Israeli archaeologists find new fragments of a Dead Sea Manuscript in the Jewish desert The first such invention in 60 years.
The Israeli Archaeological Commission, quoted by Haaretz, said that the newly revealed scroll contained excerpts from the book of 12 minor prophets, including Zechariah and Nahum, written primarily in Greek – not in Hebrew and Aramaic as usual.
The new discovery is missing a portion of the scroll of minor prophets discovered in 1952, which includes the prophecy about the end of Micah’s days and the rise of Bethlehem’s ruler.
Some Dead Sea Scrolls are the oldest evidence of biblical text found to date. They are a collection of 972 manuscripts, most of which date from 250 BC. C. The first 66 d. A., before the destruction of the Second Temple in Jerusalem by the Romans in 70 d. C.
In the same excavations, archaeologists discovered the world’s oldest basket.
The basket, made from woven reeds, is complete with a lid and is more than 10,500 years old, says Elizabeth Borreto Radiocarbon Dating, a professor at the Weissman Science Institute in Rehoboat. This is the Stone Age, before the arrival of pottery in the region (the Stone Age appeared in East Asia).
Like the later scrolls, the basket survived these years due to the significant heat and drought of its location – the Murabad Caves in the Nahal Dargah Reserve. Also, it had a capacity of about 90 to 100 liters, which suggested to archaeologists that it could be used for storage. However, there is no debris inside to indicate what it might have stored.
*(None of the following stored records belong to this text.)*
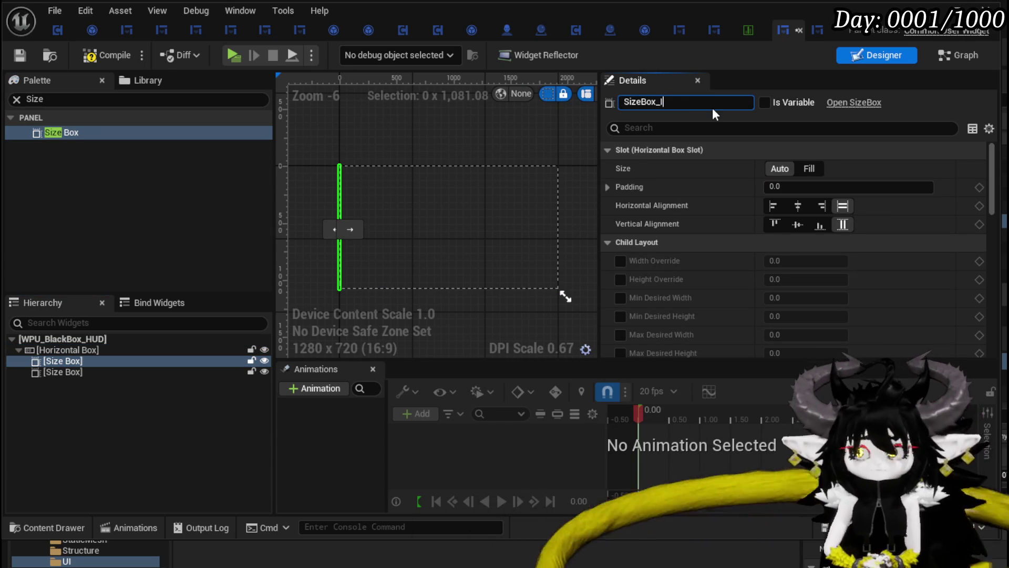
pyautogui.write('y')
pyautogui.press('Return')
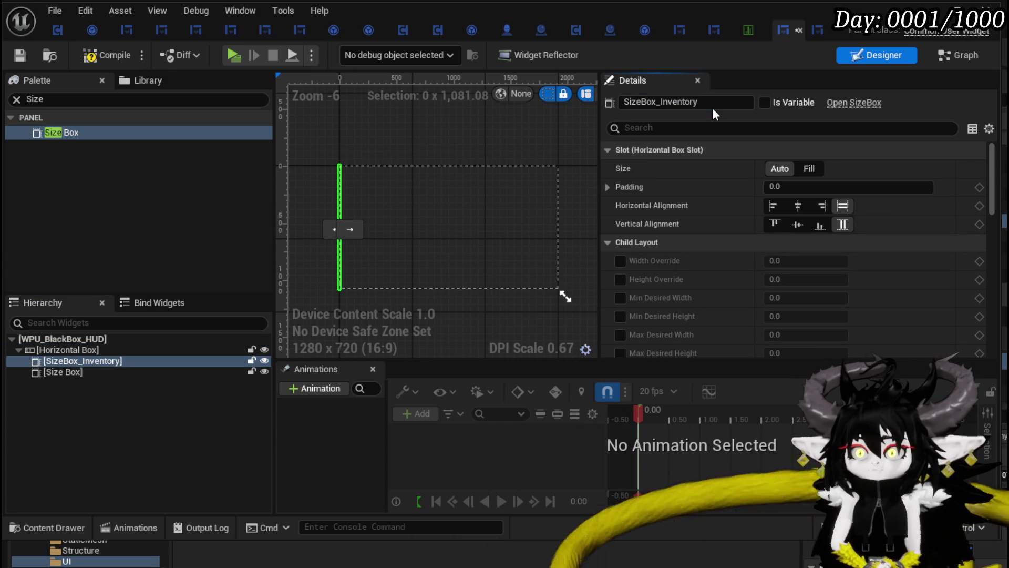
pyautogui.click(766, 103)
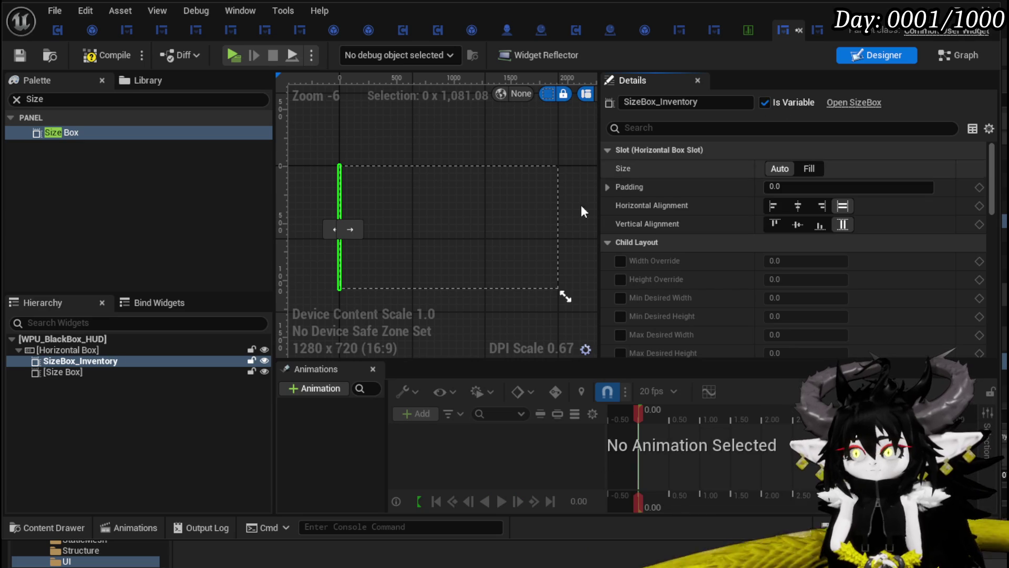
# - Rename the second SizeBox_BlackBox as a variable, and set both size boxes to Fill
pyautogui.click(84, 374)
pyautogui.moveTo(664, 102); pyautogui.dragTo(696, 107)
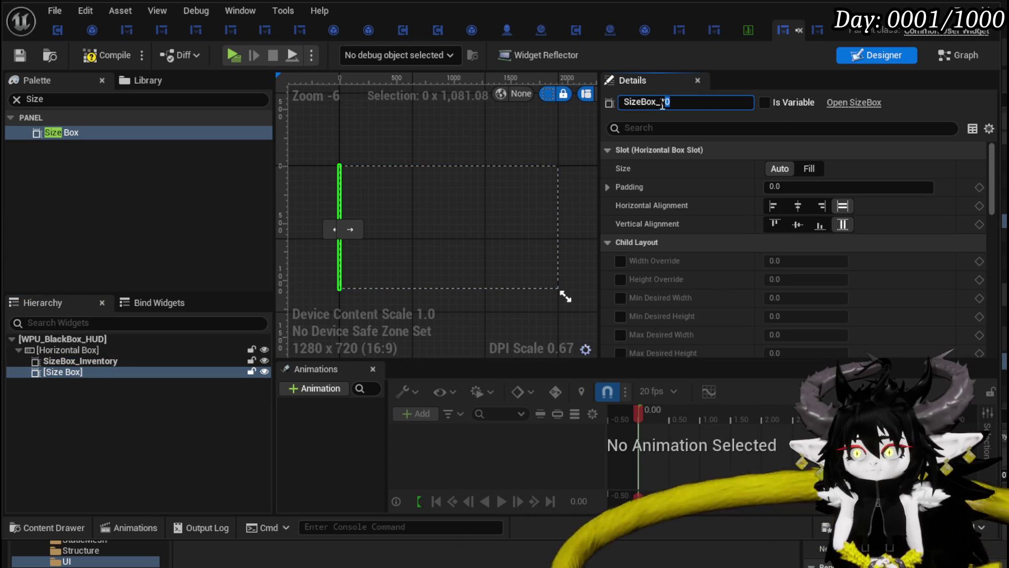
pyautogui.write('BlackBox')
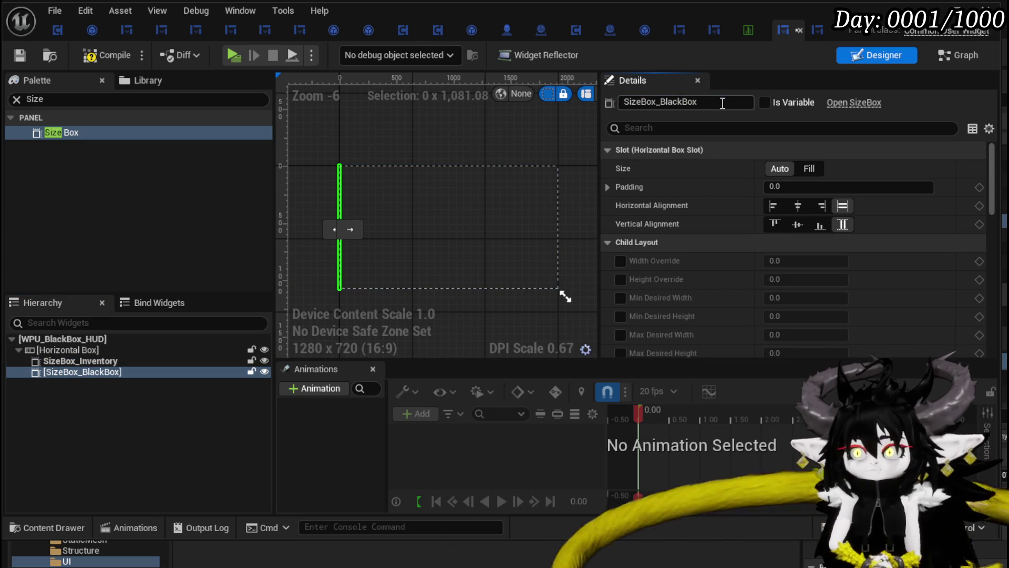
pyautogui.click(764, 103)
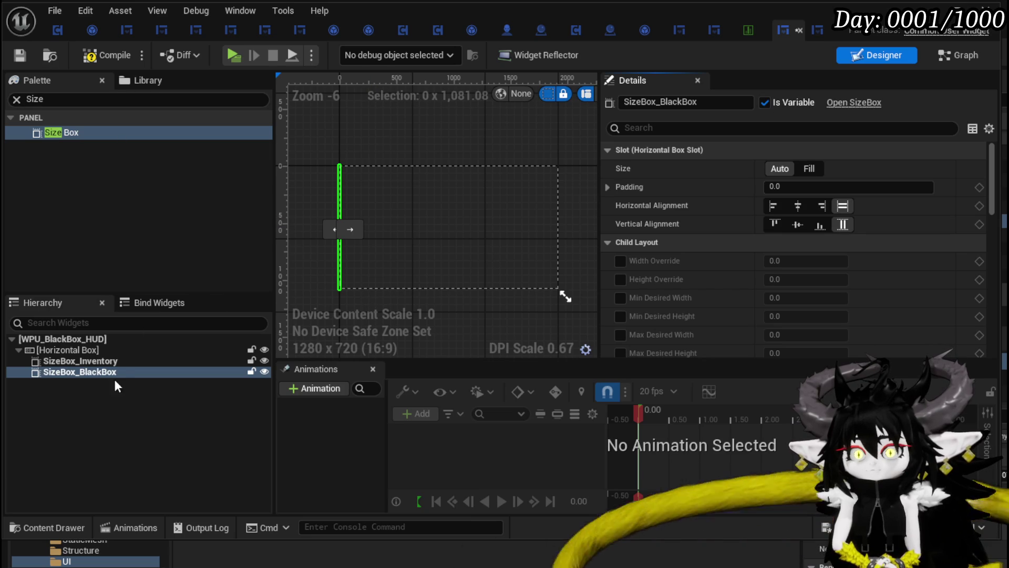
pyautogui.click(809, 168)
Surveyors also found the remains of a little boy’s naturally mummified remains, probably a woman, covered with a cloth, as if a blanket had been put over him or her, they said. Complete with hair, the body is about 6,000 years old, the curls are about four thousand years old. LAccording to an initial scan by Dr. Hila Mae of Tel Aviv University, the creature, curled up in a fetal state, appears to be between 6 and 12 years old.
In addition, archaeologists have unearthed coins from the days of Bar Cochin’s tragic uprising against the Romans in 133-135 AD. Coins bear common Jewish symbols such as a lute and date palm.
Researchers working in three teams under IAA officers Oriya Amichai, Hoke Hammer and Heim Cohen also found arrows and darts, woven cloths, sandals and lice combs from the time of the uprising.